In The Day Ma Forgot My Name, I take you into a house filled with the scent of memories and the crushing weight of a mother whose memory is slowly slipping away like sand. It is a quiet, devastating look at what happens when the person who gave you your identity can no longer recognize your face.

Then there is Static in the Phone Booth, a story that feels like holding a dying firefly in your hand—not for the light, but for the memory of what it was like to see it fly. It’s Tuesday, the hour Arjit used to call before his name became a diagnosis and his history was quietly “archived” by the people in power. Follow Meenal as she navigates a town that has moved on like a cracked pot, pretending it still holds water, while she uncovers the red ink of secrets hidden behind hospital printouts and school desks swollen with damp. It’s a haunting, beautiful story about the weight of symptoms they forgot to name and the quiet, powerful way a community can fight back when the truth finally starts to ferment.

I Sketched Him to Stay, and He Walked Off the Page: This isn’t your average romance. It’s about a grief so deep that the narrator hunts for a face through a “cluster of teammates” on a buffering laptop screen . It’s about an unreachable celebrity whose brown eyes made the space behind a breastbone feel like a “swarm of bright birds finding their way home” . It’s a story for anyone who has ever felt like a “missing-piece-shaped-hole”.

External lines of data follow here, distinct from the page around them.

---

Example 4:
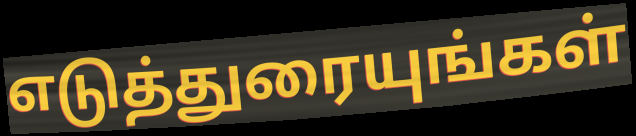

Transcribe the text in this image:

எடுத்துரையுங்கள்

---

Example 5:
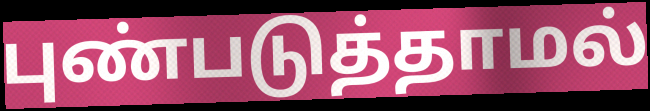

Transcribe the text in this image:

புண்படுத்தாமல்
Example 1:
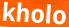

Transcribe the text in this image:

kholo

The Room that wasn’t Locked: Imagine a sister who didn’t “disappear”—she just “wandered” . This story takes place by a river that “eats sandals every monsoon” and follows a girl who finds her missing sister’s birds sewn into a pillow in a room that was never actually locked . It’s a heartbreaking look at how families hide their own secrets in plain sight .

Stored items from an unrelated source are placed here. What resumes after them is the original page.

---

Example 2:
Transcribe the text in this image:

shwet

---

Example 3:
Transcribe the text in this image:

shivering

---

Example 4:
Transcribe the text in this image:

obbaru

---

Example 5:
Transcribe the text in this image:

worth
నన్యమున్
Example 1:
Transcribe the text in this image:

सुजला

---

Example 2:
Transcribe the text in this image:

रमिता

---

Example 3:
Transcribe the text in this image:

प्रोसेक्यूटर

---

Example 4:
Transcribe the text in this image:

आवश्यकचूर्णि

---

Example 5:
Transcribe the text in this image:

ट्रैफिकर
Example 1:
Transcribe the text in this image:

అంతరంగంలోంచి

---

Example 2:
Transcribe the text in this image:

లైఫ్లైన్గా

The Orchard Cuts First: This one is set in a mountain orchard that “clawed up the mountain as if it regretted its own roots”. It follows Radha as she tries to save her family’s land after a government man with “boots that clicked like impatient beetles” comes to measure it . It’s a story about the “slow, deliberate pauses” of nature and the secret things—like lead and silver—buried beneath the trees .

The Colors that were Taken: This story is about a town where the walls were “louder than mouths”. The MC’s father, Master Rahman, painted birds and peacocks that felt like “green juice and saffron gold” until a minister arrived who “hated curves” and poured gray over everything . It’s a beautiful, sad look at what happens when a community’s color is erased by square, square buildings .

This collection is my maiden book, my little piece of home, and I really think you are going to find a bit of yourself in these characters, even if their world looks a little different than yours.